Je m'étais préparée une grande théière de Oolong, que je savourais tasse après tasse, installée dans mon petit fauteuil crapaud turquoise, devant ma fenêtre, profitant des premiers rayons de soleil, me chauffant comme un chat, absorbant la chaleur et la lumière. J'écoutais en boucle un titre de Foals, Spanish Sahara. Envoûtée par l'atmosphère flottante, cotonneuse, les voix presque éthérées. Un passage tournait dans ma tête comme les méandres d'un fleuve noir.
I'm the fury in your head
I'm the fury in your bed
I'm the ghost in the back of your headJe contemplais la rue, plongée dans une reposante torpeur, observant le ballet des passants, des voitures, les allées et venues des livreurs, du facteur, des employés de la ville. Dans une auto verte, une petite citadine japonaise, une femme s'échinait à réussir un créneau, s'y reprenant à plusieurs fois pour s'insérer entre deux autres véhicules et être à la bonne distance du trottoir. Elle en était finalement sortie avec une jeune fille. L'adolescente portait une caisse de transport pour chat, et sa mère, sans aucun doute, se penchait vers la boite pour vérifier que tout allait bien, et rassurer l'animal. Plus loin, un garçon à casquette jaune était sorti d'un camion UPS, et son regard allait du colis qu'il tenait dans ses mains, avec l'adresse du destinataire, aux immeubles et maisons de la rue, sur lesquels il devait chercher un numéro ou un nom. De l'autre côté, une Polo noire s'était garée, et je regardais la portière, attendant son ouverture, pour voir qui allait en sortir. Un homme, une femme ? De quel âge ? Plusieurs personnes, peut-être ? Y aurait-il un chien ? Je pariais sur une cinquantenaire fringante, avec un petit Jack Russell ingérable. Mais la portière ne s'ouvrait pas. Finalement, j'avais vu la vitre conducteur s'ouvrir, et s'en échapper une fumée blanche de cigarette.

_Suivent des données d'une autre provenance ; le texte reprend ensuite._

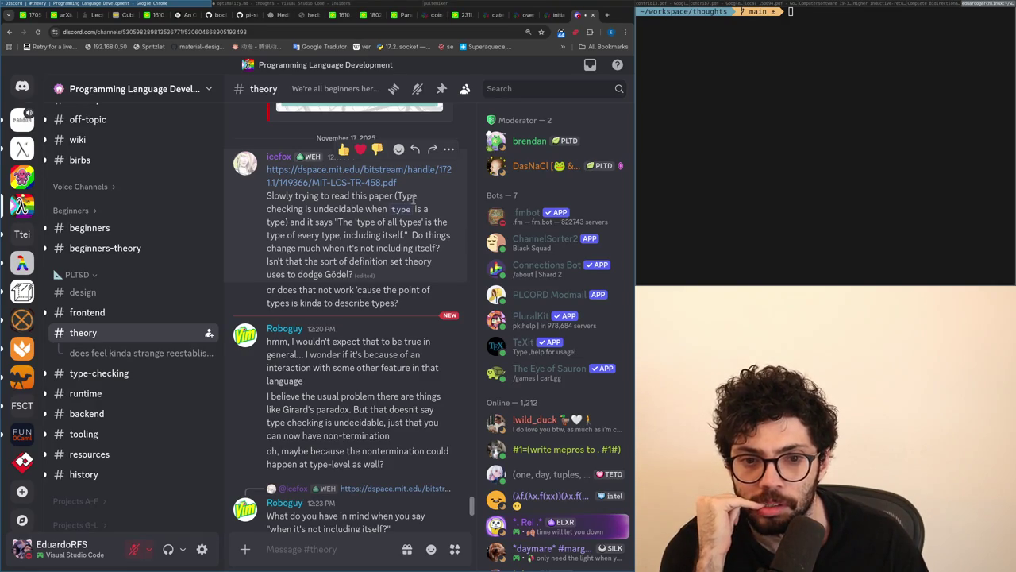
pyautogui.click(414, 149)
pyautogui.scroll(2, 382, 315)
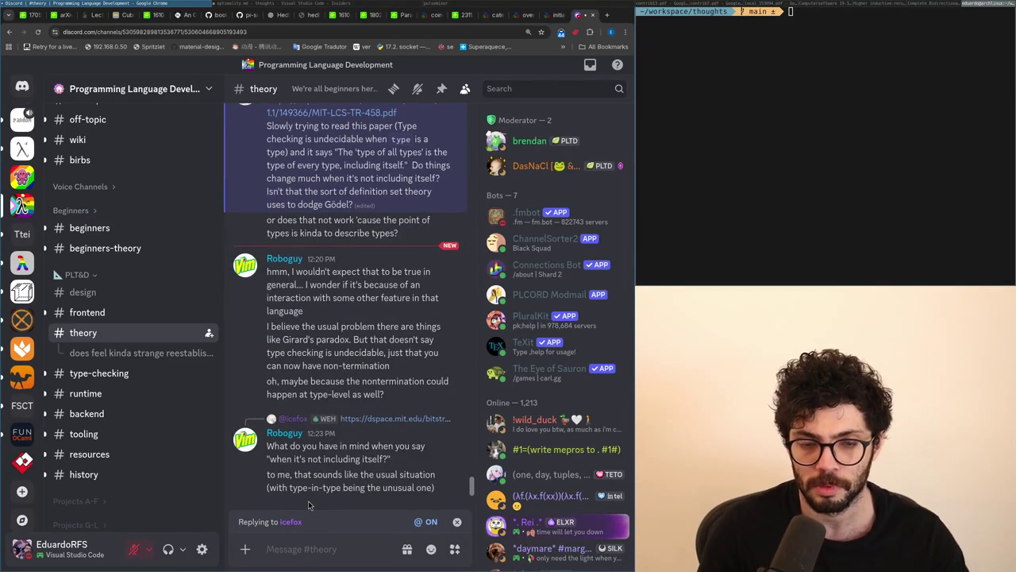
pyautogui.write('as Roboguy')
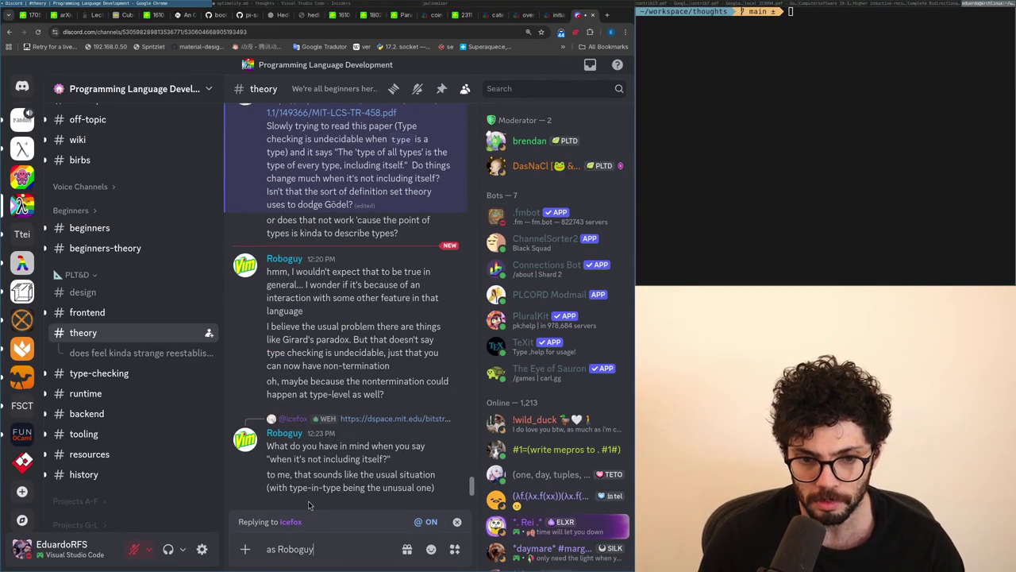
pyautogui.press('ctrl+a')
pyautogui.press('BackSpace')
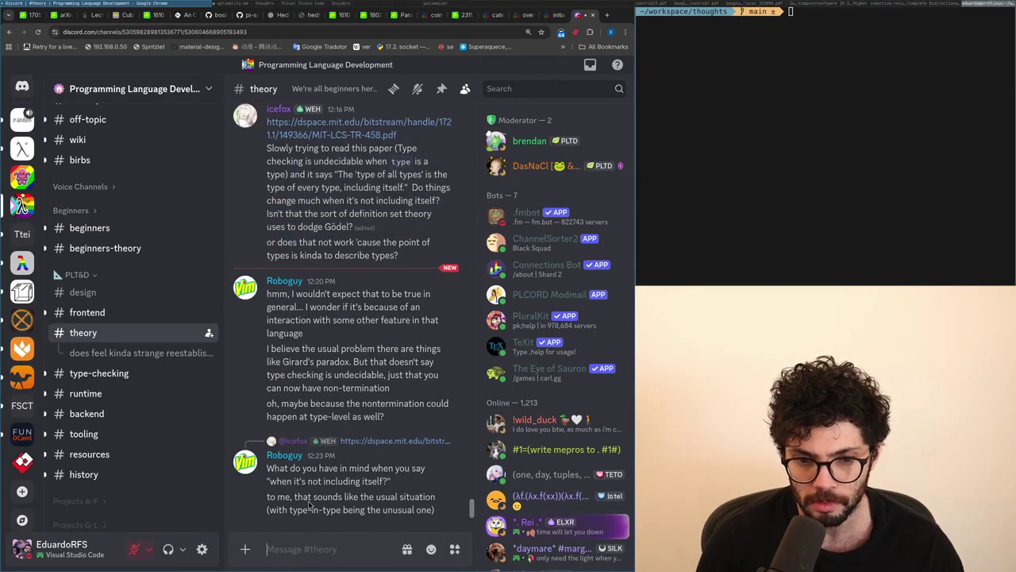
# Step: Reply 'it happens at term and type level on type in type', then post a System U follow-up
pyautogui.click(449, 271)
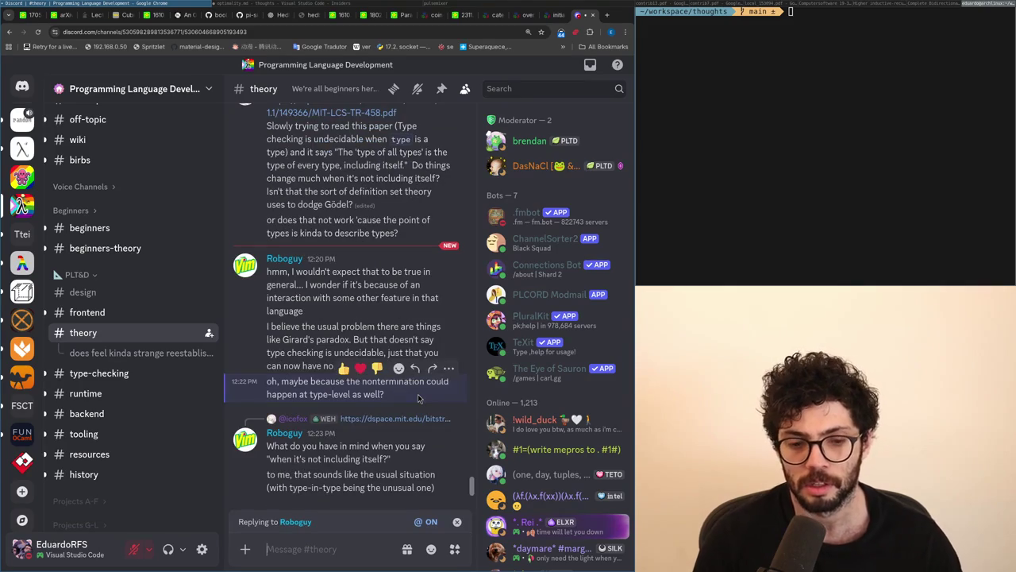
pyautogui.write('it')
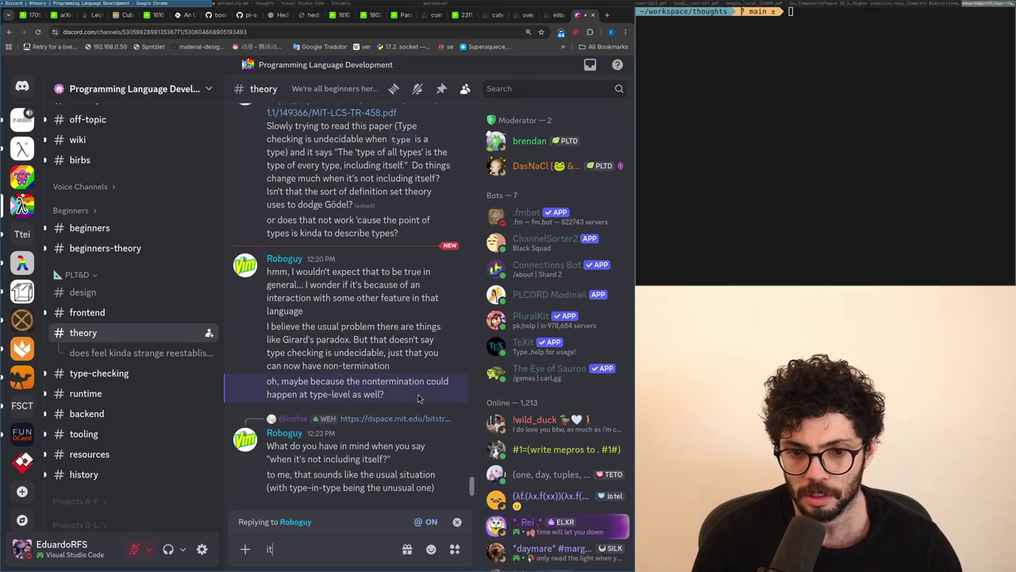
pyautogui.write(' happens at term and type level')
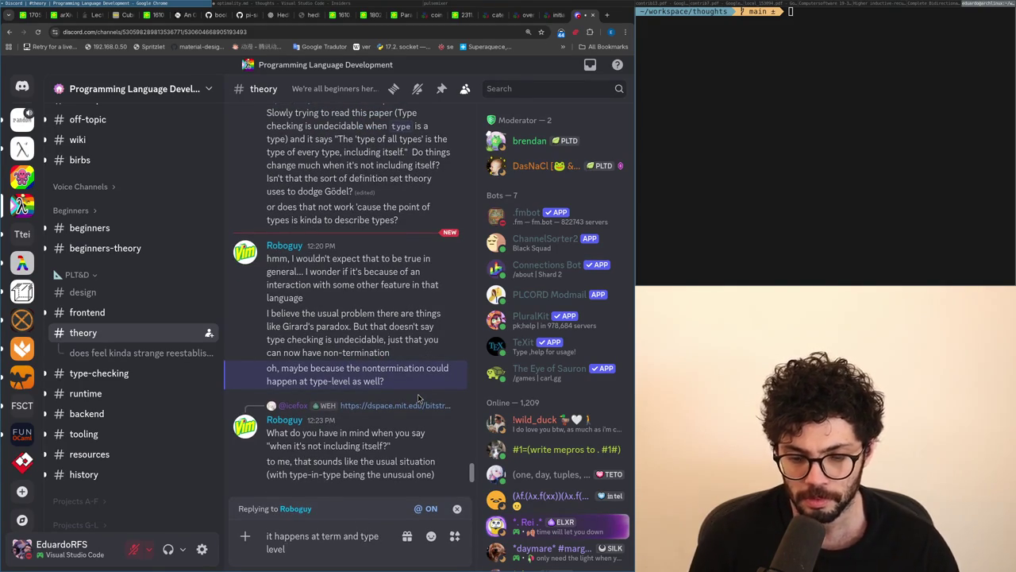
pyautogui.write(' on type in type')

Le vibreur de mon portable m'avait tirée de mes observations sociologiques. C'était Célia.
"Ma petite chatte, ça te dit de passer me voir cet aprèm ?"
J'avais déjeuné rapidement, pressée de retrouver mon amie. J'avais enfilé un jean et un t-shirt, une paire de Converse et j'avais couru chez elle.
En arrivant devant la porte, une puissante odeur d'encens avait envahi mes narines. J'avais sonné et Célia avait ouvert la porte. Pieds nus, elle portait une longue robe blanche, superbe, à l'antique. Elle m'avait immédiatement rappelé les statues sans têtes que j'avais vues à la chapelle Saint Firmin. Cousue dans une étoffe fluide et soyeuse, elle descendait en drapés vaporeux sur ses chevilles délicates. Sa taille était serrée par une fine ceinture de cuir marron, et ses épaules dénudées supportaient le plissé d'un décolleté plongeant, qui laissait deviner ses seins, affranchis de lingerie, libres sous la soie.
Elle semblait enveloppée dans cette atmosphère d'encens, presque une peu ivre. Son regard était lointain, brumeux, flou.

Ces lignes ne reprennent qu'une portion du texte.